* Opdracht A: In welk jaar vestigden de jezuïeten zich volgens het bronfragment opnieuw in Maastricht?
* Opdracht B: Vertaal deze zin uit het bronfragment naar het Engels: "Het Jezuïetenklooster aan de Bredestraat, ook wel Eerste of Oude Jezuïetenklooster, was de eerste vestiging van de Sociëteit van Jezus in de Nederlandse stad Maastricht."
* Opdracht C: Herhaal woordelijk het stuk uit het bronfragment van "Het Jezuïetenklooster aan" tot en met "gebouwen zijn rijksmonumenten.".
──────── Bronfragment ────────
Jezuïetenklooster (Maastricht, Bredestraat)

gebouw in Maastricht, Nederland

Het Jezuïetenklooster aan de Bredestraat, ook wel Eerste of Oude Jezuïetenklooster, was de eerste vestiging van de Sociëteit van Jezus in de Nederlandse stad Maastricht. Na de opheffing van de orde in 1773, vestigden zich de jezuïeten in 1853 opnieuw in Maastricht, het Tweede Jezuïetenklooster of Canisianum. Van het eerste klooster resteert de sterk verbouwde kloosterkerk (de huidige Bonbonnière) en een kloostervleugel aan het zogenaamde Jezuïetenhofje, en daarnaast diverse andere gebouwen op het kloosterterrein, grotendeels daterend van na het vertrek van de orde. Acht van deze gebouwen zijn rijksmonumenten.
──────── Verzamelde gegevens ────────
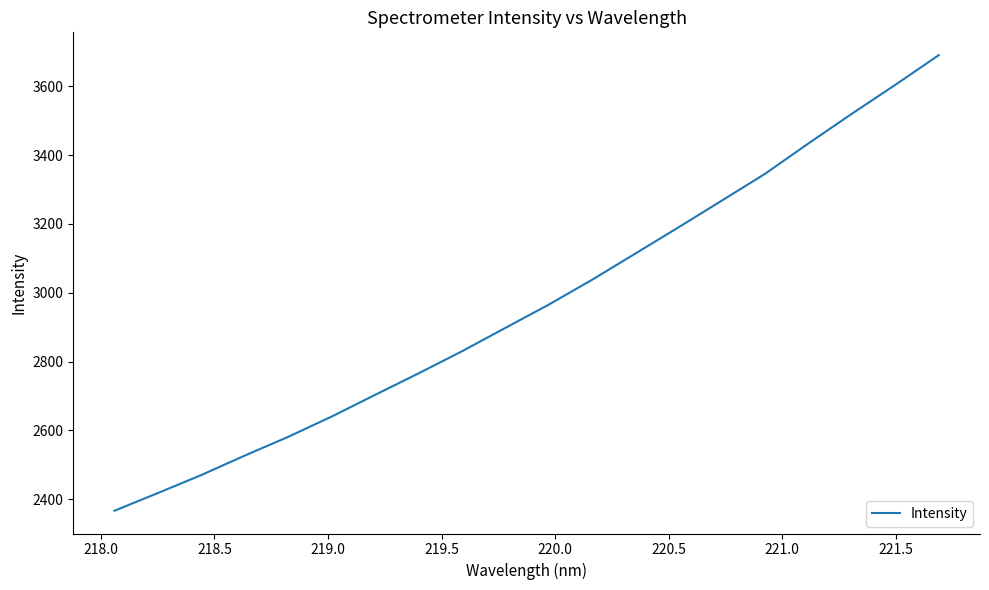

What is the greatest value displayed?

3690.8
────────
──────── Verzamelde gegevens ────────
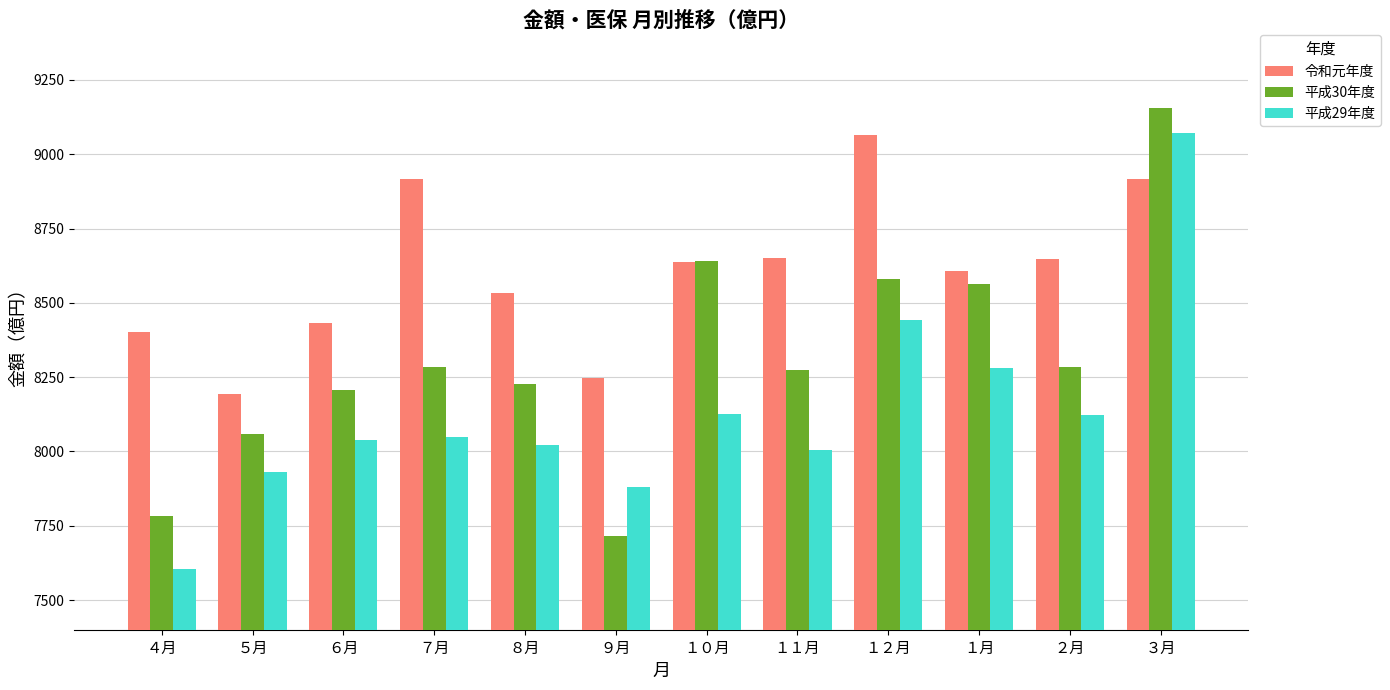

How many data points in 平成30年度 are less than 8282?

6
────────
* Uitwerking A: In 1853.

* Uitwerking B: The Jesuit monastery on the Bredestraat, also known as the First or Old Jesuit Monastery, was the first establishment of the Society of Jesus in the Dutch city of Maastricht.

* Uitwerking C:
Het Jezuïetenklooster aan de Bredestraat, ook wel Eerste of Oude Jezuïetenklooster, was de eerste vestiging van de Sociëteit van Jezus in de Nederlandse stad Maastricht. Na de opheffing van de orde in 1773, vestigden zich de jezuïeten in 1853 opnieuw in Maastricht, het Tweede Jezuïetenklooster of Canisianum. Van het eerste klooster resteert de sterk verbouwde kloosterkerk (de huidige Bonbonnière) en een kloostervleugel aan het zogenaamde Jezuïetenhofje, en daarnaast diverse andere gebouwen op het kloosterterrein, grotendeels daterend van na het vertrek van de orde. Acht van deze gebouwen zijn rijksmonumenten.